ブログを始めるにあたって、建築をテーマの一つにしようと考えたのには二つの理由があります。一つは、就きたい職業として初めて意識したのが建築士だったということ。もう一つは、昨年まで印刷物をレイアウトする仕事をしていましたがその現場から離れてしまったこと、です。

一つ目の理由は、30年以上前の小学生になるかならいかのころのことです。もちろんそれまでにもプロ野球の選手などにあこがれてはいましたが、現実的な夢として建物を設計する仕事をしたいなと思っていました。借家暮らしの長かったわが家では、両親が「いつか自分たちの家を持ちたい」とよく話してしていました。そのころは経済的に苦しい時期だったようで、ぼくの持っていたおもちゃはダイヤブロックとグローブくらいでした。ぼくは家族の夢を実現すべくブロックでプランづくりというか、家ばかり作って遊んでいました。こんな家ができたよ、という具合に。なにしろ(最近の子どもと違って)おもちゃが少ないので、与えられたブロックを駆使してありとあらゆるパターンの間取りと外観を考えました。限られた材料とスペースで何が作れるか、そんなことを考えるのがとても楽しかったことを覚えています。そして、いつか自分の家を自分で設計してみたいと思うようになりました。建築士になる夢はかないませんでしたが、3年前、自宅を新築するときにある設計事務所の建築家たちと出会いました。彼らの仕事ぶりを見ていると30年以上前の夢がよみがえり、再び建物に意識が向くようになりました(もっともそれまでもテレビ朝日系の「渡辺篤史の建もの探訪」はほとんど欠かさず見ていましたが)。当時の間取りや広さへの関心(とくに「自分の部屋」というものにあこがれがありました)とは違って、現在ではデザインや歴史的な背景に興味の重心を置いています。そういった意味でもモダニズム建築と呼ばれる丹下健三らの仕事にはいつも圧倒されます。

もう一つの理由ですが、印刷物をレイアウトするという仕事は、実は建築士のそれとよく似ています。限られた紙面(敷地)に、いかに読みやすく(住みやすく)必要な情報(部屋)を配置するか。それと同時に目を引くデザイン性を確保できるか。そして、両者とも図面を引くことが仕事の中心となります。さすがに現在では実際に「引く」ことはなくパソコンの画面上での作業となりますが、頭の中のアイデアを具現化するための手段として図面を作成しています。その現場を離れて、他の人の仕事を見ていると「このスペースの処理に困ったな」と同情してみたり、「こんな方法があったんだ」と感心してみたりと、もうできないが故に考えるところが増えていきました。そしてデザインや空間の可能性への興味が、印刷物だけにとどまらず、立体的に広がっていきました。

建築は、時代を映す鏡でもあります。文化や思想、経済環境を反映しています。印刷・出版物も同様です。この二つの分野に関心を持ち続けていきたいと、今は思っています。

|

« 中山カオルのルーツ | トップページ | 普通の人 »

建築」カテゴリの記事

コメント

なかなか興味深く拝見しました。建築とあなたがなかなか結び付かなかったけれど、そんなに熱い思いだったとは…。
そして、あの仕事にもそんな楽しみ方があったとは…。人生、見方をかえればまだまだ楽しめそうですね。

投稿: アベシ | 2009年8月27日 (木) 14時39分

なるほど、建築と印刷物のレイアウトにそのような共通性があったとは全く考えもしませんでした。
建築の立体的なイメージで印刷や出版物のレイアウトを考えれば、まだまだ可能性は広がりそうですね。

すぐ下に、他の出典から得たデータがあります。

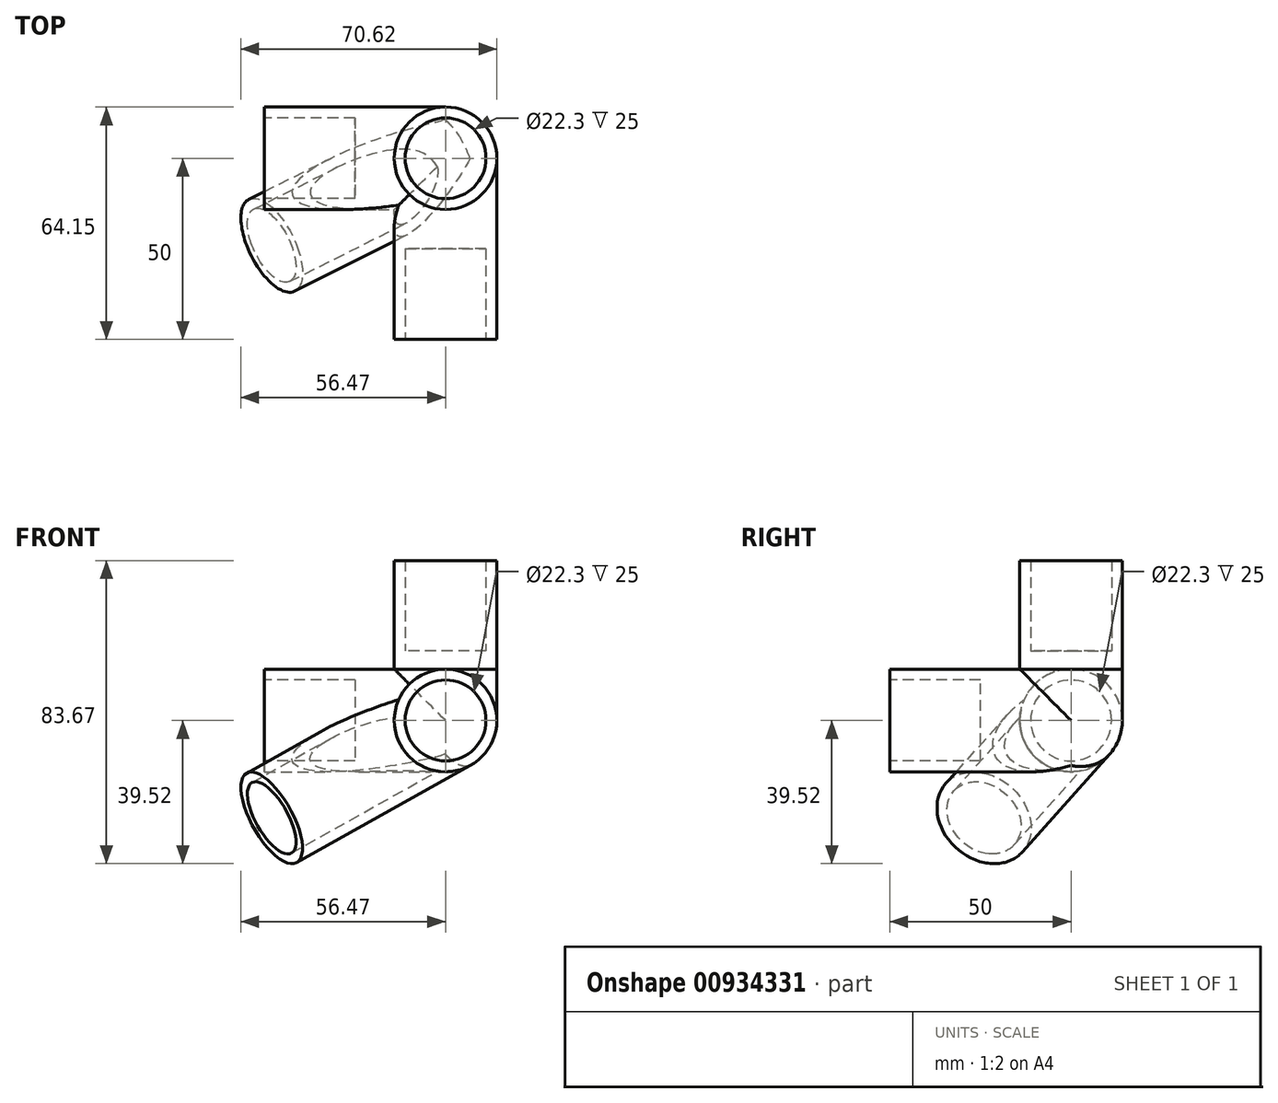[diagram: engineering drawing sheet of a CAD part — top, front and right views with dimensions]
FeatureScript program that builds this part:
annotation { "Feature Type Name" : "Feature", "Feature Type Description" : "" }
export const myFeature = defineFeature(function(context is Context, id is Id, definition is map)
    precondition{}
    {
        {
            var Q0;
            Q0=qCreatedBy(makeId("Top.planeOp"),FACE);
            var sketch = newSketch(context, id + "F0", { "sketchPlane" : qUnion([Q0])});
            skCircle(sketch, "E0", {"center": v(0, 0) * mm, "radius": 11.15 * mm});
            skCircle(sketch, "E1", {"center": v(0, 0) * mm, "radius": 14.15 * mm});
            skSolve(sketch);
        }
        {
            var Q0;
            Q0=qSketchRegion(id+"F0",true);
            extrude(context, id + "F1", {"entities" : qUnion([Q0]), "depth" : 25 * mm, "offsetDistance" : 25 * mm});
        }
        {
            var Q0;
            Q0=qCreatedBy(makeId("Top.planeOp"),FACE);
            var sketch = newSketch(context, id + "F2", { "sketchPlane" : qUnion([Q0])});
            skCircle(sketch, "E2", {"center": v(0, 0) * mm, "radius": 14.15 * mm});
            skSolve(sketch);
        }
        {
            var Q0;
            Q0=qSketchRegion(id+"F2",true);
            extrude(context, id + "F3", {"entities" : qUnion([Q0]), "operationType" : NewBodyOperationType.ADD, "oppositeDirection" : true, "depth" : 5 * mm, "offsetDistance" : 25 * mm});
        }
        {
            var Q0;
            Q0=qCreatedBy(makeId("Right.planeOp"),FACE);
            var sketch = newSketch(context, id + "F4", { "sketchPlane" : qUnion([Q0])});
            skLineSegment(sketch, "E3", {"start": v(0, 0) * mm, "end": v(0, -5) * mm, "construction": true});
            skLineSegment(sketch, "E4", {"start": v(0, -5) * mm, "end": v(0, -19.15) * mm, "construction": true});
            skCircle(sketch, "E5", {"center": v(0, -19.15) * mm, "radius": 14.15 * mm});
            skCircle(sketch, "E6", {"center": v(0, -19.15) * mm, "radius": 11.15 * mm});
            skSolve(sketch);
        }
        {
            var Q0;
            Q0=qSketchRegion(id+"F4",true);
            extrude(context, id + "F5", {"entities" : qUnion([Q0]), "operationType" : NewBodyOperationType.ADD, "oppositeDirection" : true, "depth" : 50 * mm, "offsetDistance" : 25 * mm});
        }
        {
            var Q0;
            Q0=qCreatedBy(makeId("Front.planeOp"),FACE);
            var sketch = newSketch(context, id + "F6", { "sketchPlane" : qUnion([Q0])});
            skLineSegment(sketch, "E7", {"start": v(0, 0) * mm, "end": v(0, -5) * mm, "construction": true});
            skLineSegment(sketch, "E8", {"start": v(0, -5) * mm, "end": v(0, -19.15) * mm, "construction": true});
            skCircle(sketch, "E9", {"center": v(0, -19.15) * mm, "radius": 14.15 * mm});
            skCircle(sketch, "E10", {"center": v(0, -19.15) * mm, "radius": 11.15 * mm});
            skSolve(sketch);
        }
        {
            var Q0;
            Q0=qSketchRegion(id+"F6",true);
            extrude(context, id + "F7", {"entities" : qUnion([Q0]), "operationType" : NewBodyOperationType.ADD, "depth" : 50 * mm, "offsetDistance" : 25 * mm});
        }
        {
            var Q0;
            {var subQ0=sQuery(id+"F4.wireOp",EDGE,"E6");var subQ1=sQuery(id+"F4.wireOp",EDGE,"E5");var subQ2=sQuery(id+"F6.wireOp",EDGE,"E10");var subQ3=sQuery(id+"F6.wireOp",EDGE,"E9");var subQ4=makeQuery(id+"F7.opExtrude","CAP_FACE",FACE,{"disambiguationData":[OSD([subQ3,subQ2])],"isStart":true});Q0=makeQuery(id+"F7.boolean.opBoolean","SPLIT",FACE,{"disambiguationData":[TD([makeQuery(id+"F5.opExtrude","SWEPT_FACE",FACE,{"disambiguationData":[OSD([subQ1])]}),makeQuery(id+"F5.opExtrude","CAP_FACE",FACE,{"disambiguationData":[OSD([subQ1,subQ0])],"isStart":true}),makeQuery(id+"F5.opExtrude","SWEPT_FACE",FACE,{"disambiguationData":[OSD([subQ0])]}),makeQuery(id+"F7.opExtrude","SWEPT_FACE",FACE,{"disambiguationData":[OSD([subQ3])]}),subQ4,makeQuery(id+"F7.opExtrude","SWEPT_FACE",FACE,{"disambiguationData":[OSD([subQ2])]})])],"derivedFrom":subQ4});}
            var sketch = newSketch(context, id + "F8", { "sketchPlane" : qUnion([Q0])});
            skArc(sketch, "E11", {"start": v(-14.15, -19.15) * mm, "mid": v(-10, -29.16) * mm, "end": v(0, -33.3) * mm});
            skLineSegment(sketch, "E12", {"start": v(0, -5) * mm, "end": v(-14.15, -5) * mm});
            skLineSegment(sketch, "E13", {"start": v(-14.15, -19.15) * mm, "end": v(-14.15, -5) * mm});
            skLineSegment(sketch, "E14", {"start": v(0, -33.3) * mm, "end": v(0, -5) * mm});
            skSolve(sketch);
        }
        {
            var Q0;
            Q0=qSketchRegion(id+"F8",true);
            var Q1;
            Q1=sQuery(id+"F8.wireOp",EDGE,"E14");
            revolve(context, id + "F9", {"surfaceOperationType" : NewSurfaceOperationType.NEW, "entities" : qUnion([Q0]), "axis" : qUnion([Q1]), "revolveType" : RevolveType.ONE_DIRECTION, "angle" : 360 * degree});
        }
        {
            var Q0;
            Q0=makeQuery(id+"F5.opExtrude","CAP_FACE",FACE,{"disambiguationData":[OSD([sQuery(id+"F4.wireOp",EDGE,"E5"),sQuery(id+"F4.wireOp",EDGE,"E6")])],"isStart":false});
            var sketch = newSketch(context, id + "F10", { "sketchPlane" : qUnion([Q0])});
            skLineSegment(sketch, "E15", {"start": v(0, 0) * mm, "end": v(0, -33.3) * mm, "construction": true});
            skPoint(sketch, "E16.center.orphan", {"position": v(0, -19.15) * mm});
            skCircle(sketch, "E17", {"center": v(0, -19.15) * mm, "radius": 11.15 * mm});
            skSolve(sketch);
        }
        {
            var Q0;
            Q0=makeQuery(id+"F7.opExtrude","CAP_FACE",FACE,{"disambiguationData":[OSD([sQuery(id+"F6.wireOp",EDGE,"E9"),sQuery(id+"F6.wireOp",EDGE,"E10")])],"isStart":false});
            var sketch = newSketch(context, id + "F11", { "sketchPlane" : qUnion([Q0])});
            skCircle(sketch, "E18", {"center": v(0, -19.15) * mm, "radius": 11.15 * mm});
            skSolve(sketch);
        }
        {
            var Q0;
            Q0=qCreatedBy(makeId("Right.planeOp"),FACE);
            var sketch = newSketch(context, id + "F12", { "sketchPlane" : qUnion([Q0])});
            skLineSegment(sketch, "E19", {"start": v(0, 43.35) * mm, "end": v(0, -51.42) * mm, "construction": true});
            skSolve(sketch);
        }
        {
            var Q0;
            Q0=sQuery(id+"F12.wireOp",EDGE,"E19");
            var Q1;
            Q1=qCreatedBy(makeId("Front.planeOp"),FACE);
            cPlane(context, id + "F13", {"entities" : qUnion([Q0, Q1]), "cplaneType" : CPlaneType.LINE_ANGLE, "offset" : 25 * mm, "angle" : 26.6 * degree, "oppositeDirection" : true, "width" : 150 * mm, "height" : 150 * mm});
        }
        {
            var Q0;
            Q0=qCreatedBy(id+"F13.planeOp",FACE);
            var sketch = newSketch(context, id + "F14", { "sketchPlane" : qUnion([Q0])});
            skLineSegment(sketch, "E20", {"start": v(0, 0) * mm, "end": v(0, -19.15) * mm, "construction": true});
            skLineSegment(sketch, "E21", {"start": v(0, -33.3) * mm, "end": v(0, -19.15) * mm, "construction": true});
            skLineSegment(sketch, "E22", {"start": v(0, -19.15) * mm, "end": v(26.82, -32.58) * mm, "construction": true});
            skLineSegment(sketch, "E23", {"start": v(0, -19.15) * mm, "end": v(69.41, -19.15) * mm, "construction": true});
            skSolve(sketch);
        }
        {
            var Q0;
            Q0=sQuery(id+"F14.wireOp",VERTEX,"E22.end");
            var Q1;
            Q1=sQuery(id+"F14.wireOp",EDGE,"E22");
            cPlane(context, id + "F15", {"entities" : qUnion([Q0, Q1]), "cplaneType" : CPlaneType.LINE_POINT, "offset" : 25 * mm, "width" : 150 * mm, "height" : 150 * mm});
        }
        {
            var Q0;
            Q0=qCreatedBy(id+"F15.planeOp",FACE);
            var sketch = newSketch(context, id + "F16", { "sketchPlane" : qUnion([Q0])});
            skCircle(sketch, "E24", {"center": v(-3.75, -16.7) * mm, "radius": 14.15 * mm});
            skCircle(sketch, "E25", {"center": v(-3.75, -16.7) * mm, "radius": 11.15 * mm});
            skSolve(sketch);
        }
        {
            var Q0;
            Q0=qSketchRegion(id+"F16",true);
            extrude(context, id + "F17", {"entities" : qUnion([Q0]), "operationType" : NewBodyOperationType.ADD, "endBound" : BoundingType.SYMMETRIC, "depth" : 60 * mm, "offsetDistance" : 25 * mm});
        }
        {
            var Q0;
            Q0=qSketchRegion(id+"F10",true);
            extrude(context, id + "F18", {"entities" : qUnion([Q0]), "operationType" : NewBodyOperationType.REMOVE, "oppositeDirection" : true, "depth" : 35 * mm, "offsetDistance" : 25 * mm});
        }
        {
            var Q0;
            Q0=qSketchRegion(id+"F11",true);
            extrude(context, id + "F19", {"entities" : qUnion([Q0]), "operationType" : NewBodyOperationType.REMOVE, "oppositeDirection" : true, "depth" : 30 * mm, "offsetDistance" : 25 * mm});
        }
        {
            var Q0;
            Q0=makeQuery(id+"F5.opExtrude","CAP_FACE",FACE,{"disambiguationData":[OSD([sQuery(id+"F4.wireOp",EDGE,"E5"),sQuery(id+"F4.wireOp",EDGE,"E6")])],"isStart":false});
            var sketch = newSketch(context, id + "F20", { "sketchPlane" : qUnion([Q0])});
            skCircle(sketch, "E26", {"center": v(0, -19.15) * mm, "radius": 11.15 * mm});
            skSolve(sketch);
        }
        {
            var Q0;
            Q0=qSketchRegion(id+"F20",true);
            extrude(context, id + "F21", {"entities" : qUnion([Q0]), "operationType" : NewBodyOperationType.ADD, "oppositeDirection" : true, "depth" : 50 * mm, "offsetDistance" : 25 * mm});
        }
        {
            var Q0;
            Q0=makeQuery(id+"F21.boolean.opBoolean","MERGE",FACE,{"derivedFrom":[makeQuery(id+"F5.opExtrude","CAP_FACE",FACE,{"disambiguationData":[OSD([sQuery(id+"F4.wireOp",EDGE,"E5"),sQuery(id+"F4.wireOp",EDGE,"E6")])],"isStart":false}),makeQuery(id+"F21.opExtrude","CAP_FACE",FACE,{"disambiguationData":[OSD([sQuery(id+"F20.wireOp",EDGE,"E26")])],"isStart":true})]});
            var sketch = newSketch(context, id + "F22", { "sketchPlane" : qUnion([Q0])});
            skCircle(sketch, "E27", {"center": v(0, -19.15) * mm, "radius": 11.15 * mm});
            skSolve(sketch);
        }
        {
            var Q0;
            Q0=qSketchRegion(id+"F22",true);
            extrude(context, id + "F23", {"entities" : qUnion([Q0]), "operationType" : NewBodyOperationType.REMOVE, "oppositeDirection" : true, "depth" : 25 * mm, "offsetDistance" : 25 * mm});
        }
        {
            var Q0;
            Q0=makeQuery(id+"F7.opExtrude","CAP_FACE",FACE,{"disambiguationData":[OSD([sQuery(id+"F6.wireOp",EDGE,"E9"),sQuery(id+"F6.wireOp",EDGE,"E10")])],"isStart":false});
            var sketch = newSketch(context, id + "F24", { "sketchPlane" : qUnion([Q0])});
            skCircle(sketch, "E28", {"center": v(0, -19.15) * mm, "radius": 11.15 * mm});
            skSolve(sketch);
        }
        {
            var Q0;
            Q0=qSketchRegion(id+"F24",true);
            extrude(context, id + "F25", {"entities" : qUnion([Q0]), "operationType" : NewBodyOperationType.ADD, "oppositeDirection" : true, "depth" : 50.1 * mm, "offsetDistance" : 25 * mm});
        }
        {
            var Q0;
            Q0=makeQuery(id+"F25.boolean.opBoolean","MERGE",FACE,{"derivedFrom":[makeQuery(id+"F7.opExtrude","CAP_FACE",FACE,{"disambiguationData":[OSD([sQuery(id+"F6.wireOp",EDGE,"E9"),sQuery(id+"F6.wireOp",EDGE,"E10")])],"isStart":false}),makeQuery(id+"F25.opExtrude","CAP_FACE",FACE,{"disambiguationData":[OSD([sQuery(id+"F24.wireOp",EDGE,"E28")])],"isStart":true})]});
            var sketch = newSketch(context, id + "F26", { "sketchPlane" : qUnion([Q0])});
            skCircle(sketch, "E29", {"center": v(0, -19.15) * mm, "radius": 11.15 * mm});
            skSolve(sketch);
        }
        {
            var Q0;
            Q0=qSketchRegion(id+"F26",true);
            extrude(context, id + "F27", {"entities" : qUnion([Q0]), "operationType" : NewBodyOperationType.REMOVE, "oppositeDirection" : true, "depth" : 25 * mm, "offsetDistance" : 25 * mm});
        }
    });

投稿: Black Tree | 2009年8月27日 (木) 22時00分

アベシさん

文章に書くと大袈裟になりますが、まあデザイン的な作業に興味があるということですね。服だったり、絵だったり、クルマだったりと、人がデザインしたものだったら何でもです。とくに建築物は規模が大きいですから圧倒されることが多いです。一人の建築家のアイデアが図面になり、それを元に多くの人が努力するわけですから、それだけでも感動してしまいます。

Black Treeさん

人がデザインするということは、何か意図があってのことだと思っています。感覚的な部分も多いので全ての意図を説明できないにしても、やはりその形が気持ちいいと感じたのでしょう。その意図を感じ取ることが、建築などのデザインを見る楽しみではないでしょうか。

投稿: 中山カオル | 2009年8月27日 (木) 23時49分

コメントを書く



(ウェブ上には掲載しません)




トラックバック


この記事へのトラックバック一覧です: なぜ建築なのか:

« 中山カオルのルーツ | トップページ | 普通の人 »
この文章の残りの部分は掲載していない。